Two-Stage Retrieval — Advanced RAG — Chunking, Retrieval, Re-ranking (Chapter 11)

Two-stage retrieval separates coarse candidate selection from fine-grained ranking. This architecture handles large document collections that cannot be scored with expensive models.

Stage 1: Retrieval produces a candidate set using fast approximate methods. Dense retrieval with HNSW, BM25, or hybrid fusion identifies the top N candidates (typically 50-200).

Stage 2: Reranking applies expensive relevance models to candidate documents.
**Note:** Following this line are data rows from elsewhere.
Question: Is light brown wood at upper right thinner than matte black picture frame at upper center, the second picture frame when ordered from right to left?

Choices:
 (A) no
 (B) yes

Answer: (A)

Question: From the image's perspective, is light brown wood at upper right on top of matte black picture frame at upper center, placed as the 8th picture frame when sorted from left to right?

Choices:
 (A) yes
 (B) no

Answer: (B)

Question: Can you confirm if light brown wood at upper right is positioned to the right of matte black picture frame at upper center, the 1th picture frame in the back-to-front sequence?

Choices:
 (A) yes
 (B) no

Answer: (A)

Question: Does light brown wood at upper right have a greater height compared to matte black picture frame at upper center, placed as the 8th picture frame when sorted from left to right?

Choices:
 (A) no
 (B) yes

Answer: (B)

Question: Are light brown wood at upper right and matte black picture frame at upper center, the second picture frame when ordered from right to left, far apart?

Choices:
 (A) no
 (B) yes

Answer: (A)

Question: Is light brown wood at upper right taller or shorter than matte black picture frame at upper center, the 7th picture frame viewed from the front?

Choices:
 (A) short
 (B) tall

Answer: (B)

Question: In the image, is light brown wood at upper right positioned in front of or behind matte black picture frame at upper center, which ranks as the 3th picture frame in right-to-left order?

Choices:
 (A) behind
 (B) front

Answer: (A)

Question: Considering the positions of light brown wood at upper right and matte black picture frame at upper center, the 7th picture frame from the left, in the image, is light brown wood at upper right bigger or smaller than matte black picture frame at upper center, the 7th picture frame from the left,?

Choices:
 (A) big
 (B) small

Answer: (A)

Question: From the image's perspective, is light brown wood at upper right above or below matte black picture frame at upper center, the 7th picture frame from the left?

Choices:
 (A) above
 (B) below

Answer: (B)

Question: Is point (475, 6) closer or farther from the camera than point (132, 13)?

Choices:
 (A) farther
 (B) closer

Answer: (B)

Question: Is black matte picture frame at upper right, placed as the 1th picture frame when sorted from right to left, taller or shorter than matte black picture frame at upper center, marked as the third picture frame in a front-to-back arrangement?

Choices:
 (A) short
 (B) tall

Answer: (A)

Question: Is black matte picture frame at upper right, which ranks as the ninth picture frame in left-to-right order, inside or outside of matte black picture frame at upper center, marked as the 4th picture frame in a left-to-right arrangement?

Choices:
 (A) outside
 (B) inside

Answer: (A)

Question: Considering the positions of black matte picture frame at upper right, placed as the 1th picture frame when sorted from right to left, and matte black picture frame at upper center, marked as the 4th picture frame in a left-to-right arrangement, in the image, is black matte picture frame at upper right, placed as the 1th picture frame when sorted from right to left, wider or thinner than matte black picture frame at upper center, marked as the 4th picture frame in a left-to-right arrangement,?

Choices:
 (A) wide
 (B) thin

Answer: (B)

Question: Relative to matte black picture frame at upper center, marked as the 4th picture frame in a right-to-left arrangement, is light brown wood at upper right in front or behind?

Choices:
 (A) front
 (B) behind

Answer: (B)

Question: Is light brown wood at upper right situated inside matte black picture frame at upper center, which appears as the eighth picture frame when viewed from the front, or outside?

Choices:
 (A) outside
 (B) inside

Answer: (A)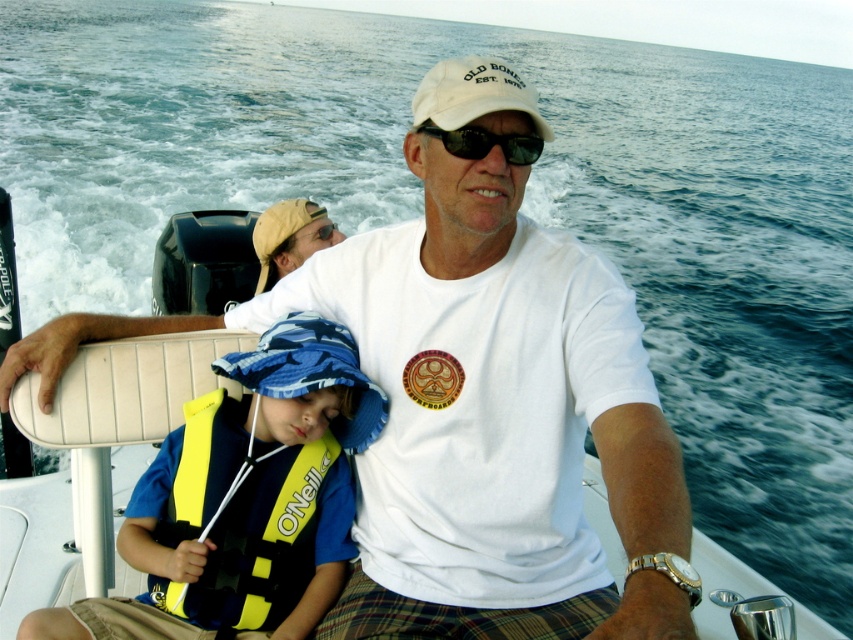
Which is above, white fabric baseball cap at center or black plastic sunglasses at center?

Positioned higher is white fabric baseball cap at center.

Who is taller, white fabric baseball cap at center or black plastic sunglasses at center?

white fabric baseball cap at center is taller.

What do you see at coordinates (473, 93) in the screenshot? I see `white fabric baseball cap at center` at bounding box center [473, 93].

Find the location of `white fabric baseball cap at center`. white fabric baseball cap at center is located at coordinates (473, 93).

Between yellow life vest at center and yellow fabric life jacket at lower left, which one appears on the right side from the viewer's perspective?

Positioned to the right is yellow life vest at center.

Does yellow life vest at center appear over yellow fabric life jacket at lower left?

Correct, yellow life vest at center is located above yellow fabric life jacket at lower left.

The image size is (853, 640). What do you see at coordinates (248, 493) in the screenshot? I see `yellow life vest at center` at bounding box center [248, 493].

Locate an element on the screen. The image size is (853, 640). yellow life vest at center is located at coordinates (248, 493).

Who is more distant from viewer, (305, 532) or (270, 284)?

Point (270, 284)

Image resolution: width=853 pixels, height=640 pixels. What are the coordinates of `yellow fabric life jacket at lower left` in the screenshot? It's located at (244, 515).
Cross-encoders, learned models, or interaction-based features refine ordering.

from dataclasses import dataclass
from typing import List, Optional

@dataclass
class Document:
    id: str
    content: str
    metadata: dict

@dataclass
class RetrievalResult:
    doc_id: str
    content: str
    first_stage_score: float
    second_stage_score: Optional[float] = None
    metadata: Optional[dict] = None

class TwoStageRetriever:
    def __init__(
        self,
        first_stage_retriever,
        second_stage_ranker=None,
        first_stage_k: int = 100,
        final_k: int = 10
    ):
        self.first_stage = first_stage_retriever
        self.second_stage = second_stage_ranker
        self.first_stage_k = first_stage_k
        self.final_k = final_k
    
    def retrieve(self, query: str) -> List[RetrievalResult]:
        # Stage 1: Fast candidate retrieval
        candidates = self.first_stage.search(query, top_k=self.first_stage_k)
        
        # Stage 2: Precise reranking (if available)
        if self.second_stage:
            candidates = self.second_stage.rerank(query, candidates)
        
        # Format results
        results = []
        for rank, candidate in enumerate(candidates[:self.final_k]):
            results.append(RetrievalResult(
                doc_id=candidate.get('doc_id', str(rank)),
                content=candidate.get('text', candidate.get('content', '')),
                first_stage_score=candidate.get('score', 0),
                second_stage_score=candidate.get('rerank_score'),
                metadata=candidate.get('metadata', {})
            ))
        
        return results

# Example usage
retriever = TwoStageRetriever(
    first_stage_retriever=HybridRetriever(dense_index, bm25_index),
    second_stage_ranker=LocalCrossEncoder('cross-encoder/ms-marco-MiniLM-L-6-v2'),
    first_stage_k=100,
    final_k=10
)

results = retriever.retrieve("How do I configure OAuth2 authentication?")

Local verification checkpoint

Run the smallest example from this chapter in a local workspace and record the package version, runtime, data path, and observed output. If the result depends on model size, vector count, CPU/GPU backend, or available memory, note that constraint beside the exercise so the lesson remains reproducible.